===== Fragmento proporcionado =====
En 1994, como medida complementaria a la reforma constitucional, se creó el Programa de Apoyos Directos al Campo (PROCAMPO), un programa de pagos directos a los productores de granos básicos en base a la superficie cultivada. Este programa de compensación de desventajas estructurales brindó por primera vez un apoyo a los minifundistas que no habían podido tener acceso a los mercados porque consumían íntegramente su propia producción. El número de minifundios que se han beneficiado con el programa ha sido estimado en 2,5 millones. PROCAMPO invirtió los sistemas anteriores que subvencionaban los precios de los productos comercializados, y beneficiaban únicamente a los productores comerciales más grandes.

 

En 1997 se creó el Programa de Educación, Salud y Alimentación (PROGRESA), un programa de transferencias directas en beneficio de las familias rurales pobres que alcanza a 2,5 millones de familias, la mayoría de ellas de campesinos minifundistas. Gracias a estos apoyos directos, los campesinos y demás personas pobres del campo han podido hacer frente, sufriendo pérdidas menores que otros sectores, a los devastadores efectos de la crisis económica de 1995.
Sin embargo, los objetivos de los dos programas mencionados eran mucho más amplios, porque intentaban crear una base de justicia para los habitantes del campo mediante la progresividad de los subsidios públicos a la producción. Anteriormente, la desigual distribución de los subsidios había sido causa de injusticia.
=====
• **Instrucción 1**:
Copia de los registros, tal cual, todo lo que va desde la línea que contiene "Between matte black" hasta la línea que contiene "coordinates (61, 244).", ambas incluidas.
• **Instrucción 2**:
Prosigue el texto sobre PROCAMPO y PROGRESA a partir de su última oración.
===== Conjunto de registros =====
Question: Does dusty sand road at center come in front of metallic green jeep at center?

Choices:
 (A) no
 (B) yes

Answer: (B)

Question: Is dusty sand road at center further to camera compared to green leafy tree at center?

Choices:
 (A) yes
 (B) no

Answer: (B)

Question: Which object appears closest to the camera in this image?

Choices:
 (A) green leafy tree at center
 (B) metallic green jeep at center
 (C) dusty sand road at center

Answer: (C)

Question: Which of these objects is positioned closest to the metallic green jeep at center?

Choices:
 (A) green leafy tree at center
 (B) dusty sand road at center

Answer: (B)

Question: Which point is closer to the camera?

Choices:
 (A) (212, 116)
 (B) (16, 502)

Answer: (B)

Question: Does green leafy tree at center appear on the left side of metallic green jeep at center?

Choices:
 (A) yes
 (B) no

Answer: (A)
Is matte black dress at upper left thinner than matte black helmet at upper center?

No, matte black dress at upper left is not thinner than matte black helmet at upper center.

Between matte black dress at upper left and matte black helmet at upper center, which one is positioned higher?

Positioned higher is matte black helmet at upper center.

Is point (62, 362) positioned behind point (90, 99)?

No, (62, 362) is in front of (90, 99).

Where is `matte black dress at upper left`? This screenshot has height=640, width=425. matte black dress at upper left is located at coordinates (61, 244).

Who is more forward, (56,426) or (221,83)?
=====
===== Conjunto de registros =====
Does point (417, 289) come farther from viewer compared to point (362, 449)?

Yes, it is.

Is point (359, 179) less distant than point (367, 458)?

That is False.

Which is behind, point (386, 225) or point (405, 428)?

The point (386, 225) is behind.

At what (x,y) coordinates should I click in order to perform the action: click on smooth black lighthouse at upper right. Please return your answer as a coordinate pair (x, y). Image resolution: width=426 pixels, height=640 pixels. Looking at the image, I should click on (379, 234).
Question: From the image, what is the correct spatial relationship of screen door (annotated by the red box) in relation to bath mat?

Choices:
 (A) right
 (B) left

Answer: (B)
=====
• **Respuesta 1**:
Between matte black dress at upper left and matte black helmet at upper center, which one is positioned higher?

Positioned higher is matte black helmet at upper center.

Is point (62, 362) positioned behind point (90, 99)?

No, (62, 362) is in front of (90, 99).

Where is `matte black dress at upper left`? This screenshot has height=640, width=425. matte black dress at upper left is located at coordinates (61, 244).

• **Respuesta 2**:
Desde 1995, la crisis económica, los recortes presupuestarios y la inflación han afectado a los sistemas de apoyo universales directos. Estos apoyos no lograron sustituir íntegramente a los subsidios de precios extraordinarios de los productos comercializados exigidos por los grupos económicos más poderosos y políticamente influyentes. Los subsidios extraordinarios se siguieron otorgando en número similar o superior al de los apoyos directos. El sistema de apoyos y subsidios públicos al sector rural, la otra faz de la reforma constitucional, quedó a medio camino entre la inercia y la reforma.
En la misma situación quedó la reforma institucional. La reforma constitucional creó instituciones como los Tribunales Agrarios, la Procuraduría Agraria y el Registro Agrario Nacional, pero al igual que en la mayoría de las instituciones de promoción y fomento, las inercias persistieron. El sistema de financiamiento público rural, que técnicamente estaba en quiebra, fue desmantelado para ser reorganizado posteriormente; este proceso aún no ha culminado. El aparato institucional y su burocracia no han seguido el ritmo de las nuevas normas legales ni se han adaptado al espíritu de la reforma. Persiste un centralismo de carácter autoritario y paternalista.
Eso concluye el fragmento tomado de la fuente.